Some have wondered if this new generation of superheavy-lift vehicles is needed at all and whether multiple smaller launchers could send spacecraft components into orbit for subsequent assembly by astronauts or robots. That same modular approach could also be used to launch rocket fuel to fill orbital depots, potentially offering similar enhancements to in-space capabilities without the need for a giant rocket. This fuel-depot idea is rumored to have been much maligned by NASA in the early days of the SLS’s development because it undercut the rationale for the program in the first place. George Sowers, former chief scientist at the United Launch Alliance (ULA) and now at the Colorado School of Mines, says he had worked on such ideas at ULA a decade ago but was asked to stop. “It got really political,” he says. “We were basically told to sit down and shut up.” NASA would later change its tune, and the agency has since selected ULA and others to demonstrate in-space refueling and depot technology.

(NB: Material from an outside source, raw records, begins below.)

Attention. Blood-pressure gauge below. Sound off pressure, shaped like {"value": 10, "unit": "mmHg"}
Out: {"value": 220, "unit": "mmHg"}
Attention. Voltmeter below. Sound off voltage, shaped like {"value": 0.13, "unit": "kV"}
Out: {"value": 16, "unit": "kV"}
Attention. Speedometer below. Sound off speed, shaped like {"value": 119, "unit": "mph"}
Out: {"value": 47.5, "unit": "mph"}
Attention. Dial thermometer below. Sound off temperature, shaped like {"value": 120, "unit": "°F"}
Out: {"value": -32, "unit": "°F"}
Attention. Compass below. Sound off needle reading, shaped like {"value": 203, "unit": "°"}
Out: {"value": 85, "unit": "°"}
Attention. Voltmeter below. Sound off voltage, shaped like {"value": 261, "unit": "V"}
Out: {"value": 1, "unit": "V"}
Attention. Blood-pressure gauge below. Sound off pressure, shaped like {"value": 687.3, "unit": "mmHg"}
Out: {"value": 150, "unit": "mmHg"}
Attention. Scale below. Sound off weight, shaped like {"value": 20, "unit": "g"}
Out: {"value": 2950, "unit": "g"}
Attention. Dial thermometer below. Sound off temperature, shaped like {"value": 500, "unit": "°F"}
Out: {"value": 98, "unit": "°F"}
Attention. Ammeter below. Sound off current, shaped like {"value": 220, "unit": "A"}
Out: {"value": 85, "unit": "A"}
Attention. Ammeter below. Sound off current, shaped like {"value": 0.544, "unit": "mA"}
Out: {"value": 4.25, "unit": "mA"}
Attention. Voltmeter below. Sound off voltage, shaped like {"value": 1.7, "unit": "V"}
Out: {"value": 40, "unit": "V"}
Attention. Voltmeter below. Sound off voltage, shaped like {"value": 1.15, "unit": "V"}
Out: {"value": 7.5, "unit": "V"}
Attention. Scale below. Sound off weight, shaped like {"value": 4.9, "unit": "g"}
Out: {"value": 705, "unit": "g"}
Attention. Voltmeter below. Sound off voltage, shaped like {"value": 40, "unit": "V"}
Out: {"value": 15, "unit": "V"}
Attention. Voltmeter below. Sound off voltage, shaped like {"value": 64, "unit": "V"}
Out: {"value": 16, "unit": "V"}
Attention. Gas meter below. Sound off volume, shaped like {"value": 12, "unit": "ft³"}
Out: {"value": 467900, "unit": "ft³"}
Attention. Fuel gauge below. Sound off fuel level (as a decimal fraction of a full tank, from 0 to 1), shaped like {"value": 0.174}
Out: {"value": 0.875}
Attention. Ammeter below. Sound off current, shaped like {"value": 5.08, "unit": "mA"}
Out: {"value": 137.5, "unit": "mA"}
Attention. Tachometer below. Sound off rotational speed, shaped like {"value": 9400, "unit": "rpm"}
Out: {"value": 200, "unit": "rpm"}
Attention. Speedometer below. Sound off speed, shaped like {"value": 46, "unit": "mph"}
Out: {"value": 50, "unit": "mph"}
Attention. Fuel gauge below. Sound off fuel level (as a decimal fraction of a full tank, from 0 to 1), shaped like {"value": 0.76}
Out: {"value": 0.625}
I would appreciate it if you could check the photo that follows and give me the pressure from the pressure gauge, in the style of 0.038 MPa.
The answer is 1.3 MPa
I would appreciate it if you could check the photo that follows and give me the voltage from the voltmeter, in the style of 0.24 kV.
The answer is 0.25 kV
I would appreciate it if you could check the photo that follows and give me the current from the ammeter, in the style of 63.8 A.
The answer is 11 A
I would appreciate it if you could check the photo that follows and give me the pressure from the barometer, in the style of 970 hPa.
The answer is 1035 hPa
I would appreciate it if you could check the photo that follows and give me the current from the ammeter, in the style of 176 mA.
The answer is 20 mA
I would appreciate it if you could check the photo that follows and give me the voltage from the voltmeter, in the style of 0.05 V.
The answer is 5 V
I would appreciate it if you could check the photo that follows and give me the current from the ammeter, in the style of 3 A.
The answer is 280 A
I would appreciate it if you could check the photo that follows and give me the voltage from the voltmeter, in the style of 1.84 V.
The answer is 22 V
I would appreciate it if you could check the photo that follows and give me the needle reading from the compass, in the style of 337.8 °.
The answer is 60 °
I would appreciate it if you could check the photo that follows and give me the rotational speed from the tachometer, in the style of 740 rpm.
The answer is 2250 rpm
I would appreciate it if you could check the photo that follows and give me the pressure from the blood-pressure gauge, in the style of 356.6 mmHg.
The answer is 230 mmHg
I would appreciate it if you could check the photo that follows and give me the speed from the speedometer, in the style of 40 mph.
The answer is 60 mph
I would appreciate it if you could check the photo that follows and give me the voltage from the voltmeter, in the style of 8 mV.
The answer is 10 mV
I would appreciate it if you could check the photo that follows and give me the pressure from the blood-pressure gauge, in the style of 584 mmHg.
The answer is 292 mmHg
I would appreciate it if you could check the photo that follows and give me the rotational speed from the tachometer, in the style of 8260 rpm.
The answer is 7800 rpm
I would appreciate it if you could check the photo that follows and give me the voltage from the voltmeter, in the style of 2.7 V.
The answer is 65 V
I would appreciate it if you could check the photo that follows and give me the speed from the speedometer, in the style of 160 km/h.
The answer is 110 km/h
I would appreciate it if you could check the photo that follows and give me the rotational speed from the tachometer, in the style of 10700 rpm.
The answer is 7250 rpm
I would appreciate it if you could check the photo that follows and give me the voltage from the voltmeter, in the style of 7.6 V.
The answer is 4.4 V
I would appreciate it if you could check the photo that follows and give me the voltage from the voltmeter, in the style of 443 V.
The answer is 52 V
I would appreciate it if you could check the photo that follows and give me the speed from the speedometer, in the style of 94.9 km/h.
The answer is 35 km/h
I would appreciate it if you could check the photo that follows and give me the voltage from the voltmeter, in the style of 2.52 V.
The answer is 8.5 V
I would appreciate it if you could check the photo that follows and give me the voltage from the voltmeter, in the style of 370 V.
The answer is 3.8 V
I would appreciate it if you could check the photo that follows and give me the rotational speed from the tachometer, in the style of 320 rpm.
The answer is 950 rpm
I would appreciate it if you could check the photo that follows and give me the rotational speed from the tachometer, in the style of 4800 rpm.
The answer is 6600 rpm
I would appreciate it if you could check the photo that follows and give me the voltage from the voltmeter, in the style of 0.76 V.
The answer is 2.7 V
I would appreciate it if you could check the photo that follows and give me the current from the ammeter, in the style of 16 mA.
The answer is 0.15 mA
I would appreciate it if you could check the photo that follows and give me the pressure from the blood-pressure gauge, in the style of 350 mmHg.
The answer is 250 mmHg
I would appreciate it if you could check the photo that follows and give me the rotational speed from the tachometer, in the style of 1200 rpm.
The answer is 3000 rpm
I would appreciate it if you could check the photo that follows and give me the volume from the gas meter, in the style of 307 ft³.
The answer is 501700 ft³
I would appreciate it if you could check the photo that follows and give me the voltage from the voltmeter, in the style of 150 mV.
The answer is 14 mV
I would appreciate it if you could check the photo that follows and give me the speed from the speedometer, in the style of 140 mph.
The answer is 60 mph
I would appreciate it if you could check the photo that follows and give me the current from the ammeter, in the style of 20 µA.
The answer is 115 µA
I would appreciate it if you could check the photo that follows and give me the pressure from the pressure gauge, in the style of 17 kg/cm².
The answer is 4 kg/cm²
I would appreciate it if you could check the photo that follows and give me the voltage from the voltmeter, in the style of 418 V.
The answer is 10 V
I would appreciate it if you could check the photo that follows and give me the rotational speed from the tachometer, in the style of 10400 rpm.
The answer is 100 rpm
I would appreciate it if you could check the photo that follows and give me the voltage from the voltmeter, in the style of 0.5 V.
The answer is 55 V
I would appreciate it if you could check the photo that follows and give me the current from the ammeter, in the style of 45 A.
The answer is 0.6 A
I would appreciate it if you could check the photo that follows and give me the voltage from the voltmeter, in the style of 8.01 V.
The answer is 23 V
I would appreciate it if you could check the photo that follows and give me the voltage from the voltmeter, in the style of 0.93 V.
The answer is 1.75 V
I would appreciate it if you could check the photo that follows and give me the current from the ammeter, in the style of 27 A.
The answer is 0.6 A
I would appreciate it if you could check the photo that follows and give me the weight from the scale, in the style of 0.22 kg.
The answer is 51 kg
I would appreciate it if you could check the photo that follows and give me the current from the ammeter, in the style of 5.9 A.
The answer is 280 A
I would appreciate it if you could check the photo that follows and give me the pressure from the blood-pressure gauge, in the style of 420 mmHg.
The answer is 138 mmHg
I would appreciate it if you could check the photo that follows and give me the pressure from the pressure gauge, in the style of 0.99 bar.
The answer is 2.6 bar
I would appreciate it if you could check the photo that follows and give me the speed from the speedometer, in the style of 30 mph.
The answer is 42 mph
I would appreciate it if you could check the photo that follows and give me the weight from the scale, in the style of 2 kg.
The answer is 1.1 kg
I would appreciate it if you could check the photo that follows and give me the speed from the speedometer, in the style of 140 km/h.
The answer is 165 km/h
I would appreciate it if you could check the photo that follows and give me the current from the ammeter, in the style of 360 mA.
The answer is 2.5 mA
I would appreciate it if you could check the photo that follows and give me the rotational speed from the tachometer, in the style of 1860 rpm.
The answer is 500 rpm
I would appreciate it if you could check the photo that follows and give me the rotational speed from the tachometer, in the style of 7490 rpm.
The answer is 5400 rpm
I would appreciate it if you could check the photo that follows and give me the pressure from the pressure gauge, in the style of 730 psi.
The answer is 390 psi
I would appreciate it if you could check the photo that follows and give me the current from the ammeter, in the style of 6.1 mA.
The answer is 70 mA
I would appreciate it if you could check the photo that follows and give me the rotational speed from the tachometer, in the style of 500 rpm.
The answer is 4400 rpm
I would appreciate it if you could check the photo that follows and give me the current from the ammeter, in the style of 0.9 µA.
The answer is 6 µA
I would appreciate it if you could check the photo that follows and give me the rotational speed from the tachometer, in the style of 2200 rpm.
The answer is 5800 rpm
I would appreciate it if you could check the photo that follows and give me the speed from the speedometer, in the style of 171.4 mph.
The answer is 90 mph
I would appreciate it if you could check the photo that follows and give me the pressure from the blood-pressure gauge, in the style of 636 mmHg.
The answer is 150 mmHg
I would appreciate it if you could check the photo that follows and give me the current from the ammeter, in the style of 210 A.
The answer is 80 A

Daniel Dumbacher, now executive director of AIAA and formerly part of the leadership at NASA that selected the SLS for development in 2010, says other options were considered. The agency looked at a variant of the SLS that used kerosene rather than the liquid hydrogen and oxygen version that was opted for in the end. That system also used smaller rockets launched in tandem like ULA’s Atlas V or SpaceX’s Falcon Heavy. But ultimately, such an option was deemed too complex and expensive. “We did look at an option of what it would take if we utilized Atlas V– and Falcon Heavy–class vehicles,” Dumbacher says. “It was down-selected out because it had negative effects on mission reliability and was more costly because of the number of launches required to execute the mission.” More than 10 launches would have been needed to replicate a single SLS launch, he says.
There is no denying that the SLS is an expensive machine. Yet given its technological maturity, if costs can be brought down, it remains a promising choice for future scientific missions. Starship, meanwhile, represents something entirely new in space exploration. There is much that has yet to be proved, including the launch and landing of the giant rocket and its ability to refuel in space. But if those hurdles can be overcome, exploration of the solar system and the cosmos may be limited not primarily by rockets but rather by human imagination.
“There’s a ton of excitement about what really high-performance rockets will enable,” Runyon says. “The solar system really opens up in a way that’s never been done before.”